### RECORDS FOR PROCESSING
--- START ---

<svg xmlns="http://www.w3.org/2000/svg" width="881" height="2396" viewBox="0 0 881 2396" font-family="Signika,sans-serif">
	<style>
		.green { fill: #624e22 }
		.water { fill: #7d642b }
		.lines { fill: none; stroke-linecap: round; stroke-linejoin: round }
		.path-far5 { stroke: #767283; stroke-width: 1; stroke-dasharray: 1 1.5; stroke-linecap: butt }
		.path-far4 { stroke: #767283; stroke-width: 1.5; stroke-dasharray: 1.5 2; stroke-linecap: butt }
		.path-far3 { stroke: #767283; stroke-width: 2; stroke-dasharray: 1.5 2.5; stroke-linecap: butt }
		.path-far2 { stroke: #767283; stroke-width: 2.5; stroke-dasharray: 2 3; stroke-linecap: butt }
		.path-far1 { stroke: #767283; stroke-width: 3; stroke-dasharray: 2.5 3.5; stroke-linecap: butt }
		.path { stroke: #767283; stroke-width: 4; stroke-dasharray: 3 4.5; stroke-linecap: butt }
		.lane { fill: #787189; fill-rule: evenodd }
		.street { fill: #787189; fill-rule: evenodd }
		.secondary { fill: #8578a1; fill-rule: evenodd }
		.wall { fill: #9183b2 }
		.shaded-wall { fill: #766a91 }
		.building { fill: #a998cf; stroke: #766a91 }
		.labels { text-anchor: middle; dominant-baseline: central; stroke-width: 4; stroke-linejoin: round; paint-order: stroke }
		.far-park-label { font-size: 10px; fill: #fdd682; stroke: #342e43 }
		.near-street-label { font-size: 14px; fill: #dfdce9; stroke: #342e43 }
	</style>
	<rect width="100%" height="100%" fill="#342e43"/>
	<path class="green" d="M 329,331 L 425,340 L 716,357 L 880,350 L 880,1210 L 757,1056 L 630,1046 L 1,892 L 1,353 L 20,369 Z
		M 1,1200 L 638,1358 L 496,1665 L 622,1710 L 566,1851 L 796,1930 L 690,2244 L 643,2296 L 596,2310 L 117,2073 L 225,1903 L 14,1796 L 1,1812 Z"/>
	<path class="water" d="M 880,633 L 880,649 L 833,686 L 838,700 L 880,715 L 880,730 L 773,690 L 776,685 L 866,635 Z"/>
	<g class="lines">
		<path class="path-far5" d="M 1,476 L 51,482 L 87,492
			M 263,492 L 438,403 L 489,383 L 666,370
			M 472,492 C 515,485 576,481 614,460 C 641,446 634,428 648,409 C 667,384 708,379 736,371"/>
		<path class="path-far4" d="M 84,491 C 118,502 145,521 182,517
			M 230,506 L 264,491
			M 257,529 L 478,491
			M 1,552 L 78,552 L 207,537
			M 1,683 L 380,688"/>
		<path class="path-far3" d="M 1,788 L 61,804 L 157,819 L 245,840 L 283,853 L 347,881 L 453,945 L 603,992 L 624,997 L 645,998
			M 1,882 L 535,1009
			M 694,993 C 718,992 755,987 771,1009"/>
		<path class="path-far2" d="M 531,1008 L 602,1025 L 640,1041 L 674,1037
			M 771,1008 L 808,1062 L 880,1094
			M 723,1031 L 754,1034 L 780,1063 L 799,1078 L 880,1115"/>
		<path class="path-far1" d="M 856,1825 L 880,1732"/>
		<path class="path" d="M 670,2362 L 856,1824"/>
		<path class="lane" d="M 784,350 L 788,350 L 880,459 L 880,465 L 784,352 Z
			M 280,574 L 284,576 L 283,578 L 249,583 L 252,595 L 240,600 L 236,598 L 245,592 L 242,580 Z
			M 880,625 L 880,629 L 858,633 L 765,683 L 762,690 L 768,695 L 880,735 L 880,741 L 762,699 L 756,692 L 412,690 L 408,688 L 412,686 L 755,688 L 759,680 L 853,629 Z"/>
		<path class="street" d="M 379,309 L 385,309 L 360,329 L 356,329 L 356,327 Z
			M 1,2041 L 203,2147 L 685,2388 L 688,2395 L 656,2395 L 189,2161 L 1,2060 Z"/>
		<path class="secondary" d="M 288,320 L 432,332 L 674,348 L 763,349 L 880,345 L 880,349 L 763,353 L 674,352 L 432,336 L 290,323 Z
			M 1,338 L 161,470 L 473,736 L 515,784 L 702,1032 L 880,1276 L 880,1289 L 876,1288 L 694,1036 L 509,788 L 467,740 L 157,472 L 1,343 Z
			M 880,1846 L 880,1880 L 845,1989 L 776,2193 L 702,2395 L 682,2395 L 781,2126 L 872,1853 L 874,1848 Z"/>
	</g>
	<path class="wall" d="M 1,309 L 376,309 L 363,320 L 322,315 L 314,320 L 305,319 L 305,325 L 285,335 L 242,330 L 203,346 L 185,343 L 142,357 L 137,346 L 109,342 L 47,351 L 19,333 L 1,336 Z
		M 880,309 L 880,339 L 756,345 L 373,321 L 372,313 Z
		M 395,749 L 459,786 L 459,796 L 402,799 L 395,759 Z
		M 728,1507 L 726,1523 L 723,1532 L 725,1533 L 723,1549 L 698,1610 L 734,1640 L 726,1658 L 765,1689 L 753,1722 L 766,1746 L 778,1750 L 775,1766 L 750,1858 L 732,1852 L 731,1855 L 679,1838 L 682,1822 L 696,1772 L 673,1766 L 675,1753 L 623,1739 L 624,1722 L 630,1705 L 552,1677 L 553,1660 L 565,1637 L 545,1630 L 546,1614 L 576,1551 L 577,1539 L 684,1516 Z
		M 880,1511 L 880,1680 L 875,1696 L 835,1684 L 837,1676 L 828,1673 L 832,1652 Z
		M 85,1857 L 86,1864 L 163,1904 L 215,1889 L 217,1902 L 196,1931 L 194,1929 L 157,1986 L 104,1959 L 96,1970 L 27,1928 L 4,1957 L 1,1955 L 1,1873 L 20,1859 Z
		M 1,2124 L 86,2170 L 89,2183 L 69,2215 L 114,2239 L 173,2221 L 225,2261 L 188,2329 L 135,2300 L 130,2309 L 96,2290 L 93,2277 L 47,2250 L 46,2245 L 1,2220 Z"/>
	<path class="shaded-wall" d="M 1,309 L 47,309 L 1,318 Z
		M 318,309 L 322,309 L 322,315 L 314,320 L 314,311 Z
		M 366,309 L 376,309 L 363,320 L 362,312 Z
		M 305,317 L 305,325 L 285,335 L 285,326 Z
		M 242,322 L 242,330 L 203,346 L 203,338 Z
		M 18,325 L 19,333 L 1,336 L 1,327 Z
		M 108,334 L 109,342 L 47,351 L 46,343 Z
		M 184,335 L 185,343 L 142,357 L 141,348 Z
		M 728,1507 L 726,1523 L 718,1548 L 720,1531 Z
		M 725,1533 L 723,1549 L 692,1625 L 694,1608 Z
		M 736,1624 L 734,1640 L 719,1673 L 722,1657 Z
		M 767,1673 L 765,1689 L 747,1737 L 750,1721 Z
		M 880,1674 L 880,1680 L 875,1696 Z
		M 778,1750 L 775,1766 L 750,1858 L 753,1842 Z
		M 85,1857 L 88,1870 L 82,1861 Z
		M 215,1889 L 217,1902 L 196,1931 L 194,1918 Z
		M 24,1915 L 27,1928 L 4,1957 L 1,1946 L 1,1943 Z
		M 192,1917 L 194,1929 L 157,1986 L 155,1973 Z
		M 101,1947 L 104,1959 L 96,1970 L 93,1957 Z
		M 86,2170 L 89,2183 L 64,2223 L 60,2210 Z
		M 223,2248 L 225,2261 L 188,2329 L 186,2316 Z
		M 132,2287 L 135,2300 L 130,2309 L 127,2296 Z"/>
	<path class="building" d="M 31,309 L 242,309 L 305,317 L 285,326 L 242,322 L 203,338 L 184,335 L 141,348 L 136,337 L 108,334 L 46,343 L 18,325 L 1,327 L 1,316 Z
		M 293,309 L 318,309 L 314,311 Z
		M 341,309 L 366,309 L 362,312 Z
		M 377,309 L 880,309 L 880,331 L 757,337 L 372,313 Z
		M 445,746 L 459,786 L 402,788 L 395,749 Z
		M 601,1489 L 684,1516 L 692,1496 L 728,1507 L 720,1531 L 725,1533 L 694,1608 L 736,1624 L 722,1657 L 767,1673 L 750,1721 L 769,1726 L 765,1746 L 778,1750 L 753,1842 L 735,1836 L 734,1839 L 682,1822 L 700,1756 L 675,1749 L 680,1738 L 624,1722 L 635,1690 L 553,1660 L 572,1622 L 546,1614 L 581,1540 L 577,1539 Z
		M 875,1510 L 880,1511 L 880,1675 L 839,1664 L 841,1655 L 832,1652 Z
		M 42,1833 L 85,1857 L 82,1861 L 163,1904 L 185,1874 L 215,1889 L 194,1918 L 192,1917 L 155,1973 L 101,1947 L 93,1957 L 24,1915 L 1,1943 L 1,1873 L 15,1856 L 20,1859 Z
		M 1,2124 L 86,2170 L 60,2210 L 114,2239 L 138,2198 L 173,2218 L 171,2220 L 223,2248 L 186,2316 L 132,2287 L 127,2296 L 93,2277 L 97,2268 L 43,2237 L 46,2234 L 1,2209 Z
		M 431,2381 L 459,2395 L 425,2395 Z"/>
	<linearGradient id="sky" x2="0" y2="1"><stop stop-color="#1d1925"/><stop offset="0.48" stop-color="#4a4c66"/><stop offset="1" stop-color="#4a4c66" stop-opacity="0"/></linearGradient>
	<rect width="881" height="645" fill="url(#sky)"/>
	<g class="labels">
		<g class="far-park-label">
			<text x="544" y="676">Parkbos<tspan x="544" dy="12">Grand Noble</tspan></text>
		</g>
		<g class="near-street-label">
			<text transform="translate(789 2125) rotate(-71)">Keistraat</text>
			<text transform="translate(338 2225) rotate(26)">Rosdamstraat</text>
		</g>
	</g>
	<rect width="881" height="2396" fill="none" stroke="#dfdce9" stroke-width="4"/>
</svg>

--- END ---

### TASK TO CARRY OUT
Copy out all lines from the records where the word "labels" appears.

### ANSWER SPACE
		.labels { text-anchor: middle; dominant-baseline: central; stroke-width: 4; stroke-linejoin: round; paint-order: stroke }
	<g class="labels">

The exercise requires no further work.